The neighborhood close to the popular Hoxton Square is home to several less well-known alternative exhibition spaces. In June the area received a fillip in the form of two exhibitions of work by Gilbert and George, the
collection of their earlier films and videos at the Lux Centre being of
special interest. In addition to a series of animated films, nearby Vilma Gold Gallery gave space to sculptures by Brian Griffiths, another Goldsmiths College graduate and a finalist this year in the Beck’s Futures Award. His work has been well represented recently, including an exhibition at Liste in Basel, and will be shown at the upcoming Tirana Biennial.

Matt’s Gallery

In her first solo exhibition in London, the French artist Elisabeth Ballet showed a solid understanding of the space in the main exhibition hall of Matt’s Gallery. By strategically placing her architectural installation as a sort of aluminum barrier, she managed to draw the view of the open suburban landscape outside the gallery’s windows into her work. Her austere video projection dealt similarly with the issue of organizing perception. It showed very simply a man standing at the window of a building across the street, but by using a distinct soundtrack it also succeeded in depicting the solitary observer.

Delfina Project Space

The new Project Space at Britain’s most important residency center, Delfina, hosted the first London show by Paris-based Albanian Anri Sala, who also received one of the awards at this year’s Venice Biennale. His 16mm film Nocturnes, shot in Lille, France, was made in mock-documentary style, and showed the experiences of two men — one a soldier in the Blue Helmets in the Balkans and one a shop assistant at an aquarium store — to be closer than they at first appeared. This year’s artists in residence at Delfina included Graham Gussin and Salla Tykka.

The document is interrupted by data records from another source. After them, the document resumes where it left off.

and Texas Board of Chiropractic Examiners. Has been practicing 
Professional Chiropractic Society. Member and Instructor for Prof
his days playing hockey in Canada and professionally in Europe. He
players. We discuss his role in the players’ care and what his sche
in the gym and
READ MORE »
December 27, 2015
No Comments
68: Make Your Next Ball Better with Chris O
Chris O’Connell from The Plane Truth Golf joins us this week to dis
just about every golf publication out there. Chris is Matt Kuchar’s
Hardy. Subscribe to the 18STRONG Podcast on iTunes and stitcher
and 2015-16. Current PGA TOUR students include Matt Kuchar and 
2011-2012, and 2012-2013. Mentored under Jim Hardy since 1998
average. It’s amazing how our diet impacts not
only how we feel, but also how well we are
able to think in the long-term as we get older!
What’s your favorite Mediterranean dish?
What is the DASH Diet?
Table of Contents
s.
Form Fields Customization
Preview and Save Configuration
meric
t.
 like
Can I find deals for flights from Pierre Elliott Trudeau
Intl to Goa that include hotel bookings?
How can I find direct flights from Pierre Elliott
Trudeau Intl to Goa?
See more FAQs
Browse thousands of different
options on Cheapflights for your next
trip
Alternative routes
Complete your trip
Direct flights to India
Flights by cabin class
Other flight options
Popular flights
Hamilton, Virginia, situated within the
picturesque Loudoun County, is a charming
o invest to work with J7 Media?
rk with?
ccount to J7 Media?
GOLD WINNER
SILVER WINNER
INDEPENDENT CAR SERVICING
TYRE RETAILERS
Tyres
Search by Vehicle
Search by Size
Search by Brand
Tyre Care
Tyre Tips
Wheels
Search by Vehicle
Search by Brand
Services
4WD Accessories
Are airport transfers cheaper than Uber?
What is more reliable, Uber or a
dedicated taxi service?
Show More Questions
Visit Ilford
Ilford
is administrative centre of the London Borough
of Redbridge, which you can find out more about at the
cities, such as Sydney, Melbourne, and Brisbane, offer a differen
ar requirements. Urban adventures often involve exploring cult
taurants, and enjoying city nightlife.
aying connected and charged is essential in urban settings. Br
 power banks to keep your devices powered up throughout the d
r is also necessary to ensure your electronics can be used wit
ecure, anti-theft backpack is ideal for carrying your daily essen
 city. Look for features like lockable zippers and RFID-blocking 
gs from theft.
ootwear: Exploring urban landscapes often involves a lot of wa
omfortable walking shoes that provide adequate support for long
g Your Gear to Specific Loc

Museum of Modern Art Oxford

The exhibition Open City at the Museum of Modern Art in Oxford surveyed the development of photography, focusing on street life since the 1950s. The exhibition emphasized photography’s break with the documentary
tendencies that dominated the medium until the 1970s. The split that came about under the influence of conceptual art, for which photography and the word were the main means of expression, is illustrated above all in the work of Jeff Wall, who was represented in the exhibition by two lesser-known pieces, Pleading and Man in Street.